**What is needed**.
Set down the entries once more, exactly as given.
-- Opening Marker --
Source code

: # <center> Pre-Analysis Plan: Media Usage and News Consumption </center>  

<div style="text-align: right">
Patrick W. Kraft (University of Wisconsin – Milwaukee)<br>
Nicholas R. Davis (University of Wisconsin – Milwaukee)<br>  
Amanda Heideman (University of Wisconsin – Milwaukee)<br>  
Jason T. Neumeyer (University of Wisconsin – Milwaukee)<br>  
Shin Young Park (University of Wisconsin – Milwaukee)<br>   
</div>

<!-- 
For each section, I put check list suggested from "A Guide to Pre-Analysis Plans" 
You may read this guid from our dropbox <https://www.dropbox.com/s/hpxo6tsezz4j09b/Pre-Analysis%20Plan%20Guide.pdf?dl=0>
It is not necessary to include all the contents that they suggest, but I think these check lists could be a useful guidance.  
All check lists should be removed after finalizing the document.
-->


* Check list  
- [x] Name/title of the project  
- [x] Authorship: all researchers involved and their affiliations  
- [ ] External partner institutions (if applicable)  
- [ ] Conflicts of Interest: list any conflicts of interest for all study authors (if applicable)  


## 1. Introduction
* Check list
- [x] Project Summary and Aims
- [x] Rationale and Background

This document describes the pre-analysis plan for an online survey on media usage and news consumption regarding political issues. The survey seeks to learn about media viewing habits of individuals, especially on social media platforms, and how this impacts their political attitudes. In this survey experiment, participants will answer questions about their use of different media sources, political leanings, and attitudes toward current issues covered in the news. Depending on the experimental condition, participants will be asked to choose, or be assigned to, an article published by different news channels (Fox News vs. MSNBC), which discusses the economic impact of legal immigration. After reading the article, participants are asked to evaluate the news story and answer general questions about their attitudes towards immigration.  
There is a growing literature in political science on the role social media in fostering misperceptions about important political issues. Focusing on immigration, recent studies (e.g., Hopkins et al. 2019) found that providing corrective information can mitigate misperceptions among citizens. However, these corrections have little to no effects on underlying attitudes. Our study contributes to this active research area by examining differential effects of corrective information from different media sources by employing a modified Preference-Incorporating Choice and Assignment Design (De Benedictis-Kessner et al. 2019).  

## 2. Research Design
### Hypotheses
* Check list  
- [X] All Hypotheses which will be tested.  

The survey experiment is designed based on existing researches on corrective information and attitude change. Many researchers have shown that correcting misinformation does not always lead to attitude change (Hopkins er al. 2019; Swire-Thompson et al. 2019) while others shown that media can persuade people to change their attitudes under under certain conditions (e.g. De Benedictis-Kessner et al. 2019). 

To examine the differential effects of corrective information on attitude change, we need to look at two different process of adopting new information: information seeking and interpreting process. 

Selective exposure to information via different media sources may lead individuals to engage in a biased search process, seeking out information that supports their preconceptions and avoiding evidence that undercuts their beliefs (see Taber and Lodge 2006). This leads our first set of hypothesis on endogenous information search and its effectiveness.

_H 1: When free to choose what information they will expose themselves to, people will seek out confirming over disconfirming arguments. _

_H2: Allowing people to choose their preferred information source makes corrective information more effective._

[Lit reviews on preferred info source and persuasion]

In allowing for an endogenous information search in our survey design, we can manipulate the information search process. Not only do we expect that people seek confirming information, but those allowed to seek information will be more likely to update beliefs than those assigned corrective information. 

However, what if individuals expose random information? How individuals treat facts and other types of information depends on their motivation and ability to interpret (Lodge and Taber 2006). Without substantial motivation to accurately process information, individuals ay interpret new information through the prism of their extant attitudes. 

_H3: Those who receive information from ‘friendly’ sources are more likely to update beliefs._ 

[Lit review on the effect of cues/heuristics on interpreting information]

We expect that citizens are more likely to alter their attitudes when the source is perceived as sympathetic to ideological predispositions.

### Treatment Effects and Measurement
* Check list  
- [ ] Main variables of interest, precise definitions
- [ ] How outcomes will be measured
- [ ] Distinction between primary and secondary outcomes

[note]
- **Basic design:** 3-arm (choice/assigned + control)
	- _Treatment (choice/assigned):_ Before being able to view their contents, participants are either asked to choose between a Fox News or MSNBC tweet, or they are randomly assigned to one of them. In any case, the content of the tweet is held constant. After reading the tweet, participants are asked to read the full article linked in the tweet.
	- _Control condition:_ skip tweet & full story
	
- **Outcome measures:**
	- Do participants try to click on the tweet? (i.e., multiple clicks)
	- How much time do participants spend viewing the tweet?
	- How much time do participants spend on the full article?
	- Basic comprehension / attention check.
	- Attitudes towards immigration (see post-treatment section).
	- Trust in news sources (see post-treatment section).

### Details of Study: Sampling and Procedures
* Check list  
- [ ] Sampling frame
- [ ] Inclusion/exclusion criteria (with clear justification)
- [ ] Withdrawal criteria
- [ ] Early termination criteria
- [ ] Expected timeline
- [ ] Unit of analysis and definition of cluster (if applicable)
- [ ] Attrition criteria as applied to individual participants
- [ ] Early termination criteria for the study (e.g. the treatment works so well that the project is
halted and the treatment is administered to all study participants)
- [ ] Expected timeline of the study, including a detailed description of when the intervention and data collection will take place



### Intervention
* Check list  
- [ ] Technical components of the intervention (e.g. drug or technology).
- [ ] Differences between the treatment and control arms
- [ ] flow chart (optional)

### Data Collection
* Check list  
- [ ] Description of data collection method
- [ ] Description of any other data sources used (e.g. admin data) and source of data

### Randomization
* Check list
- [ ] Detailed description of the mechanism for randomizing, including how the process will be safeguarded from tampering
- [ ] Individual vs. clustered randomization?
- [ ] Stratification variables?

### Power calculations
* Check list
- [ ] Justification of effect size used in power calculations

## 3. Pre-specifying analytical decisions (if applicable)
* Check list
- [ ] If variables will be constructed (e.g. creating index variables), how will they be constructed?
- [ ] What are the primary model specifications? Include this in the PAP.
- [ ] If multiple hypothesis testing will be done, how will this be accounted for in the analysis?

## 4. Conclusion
-- Closing Marker --
**Written response**.
Source code

: # <center> Pre-Analysis Plan: Media Usage and News Consumption </center>  

<div style="text-align: right">
Patrick W. Kraft (University of Wisconsin – Milwaukee)<br>
Nicholas R. Davis (University of Wisconsin – Milwaukee)<br>  
Amanda Heideman (University of Wisconsin – Milwaukee)<br>  
Jason T. Neumeyer (University of Wisconsin – Milwaukee)<br>  
Shin Young Park (University of Wisconsin – Milwaukee)<br>   
</div>

<!-- 
For each section, I put check list suggested from "A Guide to Pre-Analysis Plans" 
You may read this guid from our dropbox <https://www.dropbox.com/s/hpxo6tsezz4j09b/Pre-Analysis%20Plan%20Guide.pdf?dl=0>
It is not necessary to include all the contents that they suggest, but I think these check lists could be a useful guidance.  
All check lists should be removed after finalizing the document.
-->


* Check list  
- [x] Name/title of the project  
- [x] Authorship: all researchers involved and their affiliations  
- [ ] External partner institutions (if applicable)  
- [ ] Conflicts of Interest: list any conflicts of interest for all study authors (if applicable)  


## 1. Introduction
* Check list
- [x] Project Summary and Aims
- [x] Rationale and Background

This document describes the pre-analysis plan for an online survey on media usage and news consumption regarding political issues. The survey seeks to learn about media viewing habits of individuals, especially on social media platforms, and how this impacts their political attitudes. In this survey experiment, participants will answer questions about their use of different media sources, political leanings, and attitudes toward current issues covered in the news. Depending on the experimental condition, participants will be asked to choose, or be assigned to, an article published by different news channels (Fox News vs. MSNBC), which discusses the economic impact of legal immigration. After reading the article, participants are asked to evaluate the news story and answer general questions about their attitudes towards immigration.  
There is a growing literature in political science on the role social media in fostering misperceptions about important political issues. Focusing on immigration, recent studies (e.g., Hopkins et al. 2019) found that providing corrective information can mitigate misperceptions among citizens. However, these corrections have little to no effects on underlying attitudes. Our study contributes to this active research area by examining differential effects of corrective information from different media sources by employing a modified Preference-Incorporating Choice and Assignment Design (De Benedictis-Kessner et al. 2019).  

## 2. Research Design
### Hypotheses
* Check list  
- [X] All Hypotheses which will be tested.  

The survey experiment is designed based on existing researches on corrective information and attitude change. Many researchers have shown that correcting misinformation does not always lead to attitude change (Hopkins er al. 2019; Swire-Thompson et al. 2019) while others shown that media can persuade people to change their attitudes under under certain conditions (e.g. De Benedictis-Kessner et al. 2019). 

To examine the differential effects of corrective information on attitude change, we need to look at two different process of adopting new information: information seeking and interpreting process. 

Selective exposure to information via different media sources may lead individuals to engage in a biased search process, seeking out information that supports their preconceptions and avoiding evidence that undercuts their beliefs (see Taber and Lodge 2006). This leads our first set of hypothesis on endogenous information search and its effectiveness.

_H 1: When free to choose what information they will expose themselves to, people will seek out confirming over disconfirming arguments. _

_H2: Allowing people to choose their preferred information source makes corrective information more effective._

[Lit reviews on preferred info source and persuasion]

In allowing for an endogenous information search in our survey design, we can manipulate the information search process. Not only do we expect that people seek confirming information, but those allowed to seek information will be more likely to update beliefs than those assigned corrective information. 

However, what if individuals expose random information? How individuals treat facts and other types of information depends on their motivation and ability to interpret (Lodge and Taber 2006). Without substantial motivation to accurately process information, individuals ay interpret new information through the prism of their extant attitudes. 

_H3: Those who receive information from ‘friendly’ sources are more likely to update beliefs._ 

[Lit review on the effect of cues/heuristics on interpreting information]

We expect that citizens are more likely to alter their attitudes when the source is perceived as sympathetic to ideological predispositions.

### Treatment Effects and Measurement
* Check list  
- [ ] Main variables of interest, precise definitions
- [ ] How outcomes will be measured
- [ ] Distinction between primary and secondary outcomes

[note]
- **Basic design:** 3-arm (choice/assigned + control)
	- _Treatment (choice/assigned):_ Before being able to view their contents, participants are either asked to choose between a Fox News or MSNBC tweet, or they are randomly assigned to one of them. In any case, the content of the tweet is held constant. After reading the tweet, participants are asked to read the full article linked in the tweet.
	- _Control condition:_ skip tweet & full story
	
- **Outcome measures:**
	- Do participants try to click on the tweet? (i.e., multiple clicks)
	- How much time do participants spend viewing the tweet?
	- How much time do participants spend on the full article?
	- Basic comprehension / attention check.
	- Attitudes towards immigration (see post-treatment section).
	- Trust in news sources (see post-treatment section).

### Details of Study: Sampling and Procedures
* Check list  
- [ ] Sampling frame
- [ ] Inclusion/exclusion criteria (with clear justification)
- [ ] Withdrawal criteria
- [ ] Early termination criteria
- [ ] Expected timeline
- [ ] Unit of analysis and definition of cluster (if applicable)
- [ ] Attrition criteria as applied to individual participants
- [ ] Early termination criteria for the study (e.g. the treatment works so well that the project is
halted and the treatment is administered to all study participants)
- [ ] Expected timeline of the study, including a detailed description of when the intervention and data collection will take place



### Intervention
* Check list  
- [ ] Technical components of the intervention (e.g. drug or technology).
- [ ] Differences between the treatment and control arms
- [ ] flow chart (optional)

### Data Collection
* Check list  
- [ ] Description of data collection method
- [ ] Description of any other data sources used (e.g. admin data) and source of data

### Randomization
* Check list
- [ ] Detailed description of the mechanism for randomizing, including how the process will be safeguarded from tampering
- [ ] Individual vs. clustered randomization?
- [ ] Stratification variables?

### Power calculations
* Check list
- [ ] Justification of effect size used in power calculations

## 3. Pre-specifying analytical decisions (if applicable)
* Check list
- [ ] If variables will be constructed (e.g. creating index variables), how will they be constructed?
- [ ] What are the primary model specifications? Include this in the PAP.
- [ ] If multiple hypothesis testing will be done, how will this be accounted for in the analysis?

## 4. Conclusion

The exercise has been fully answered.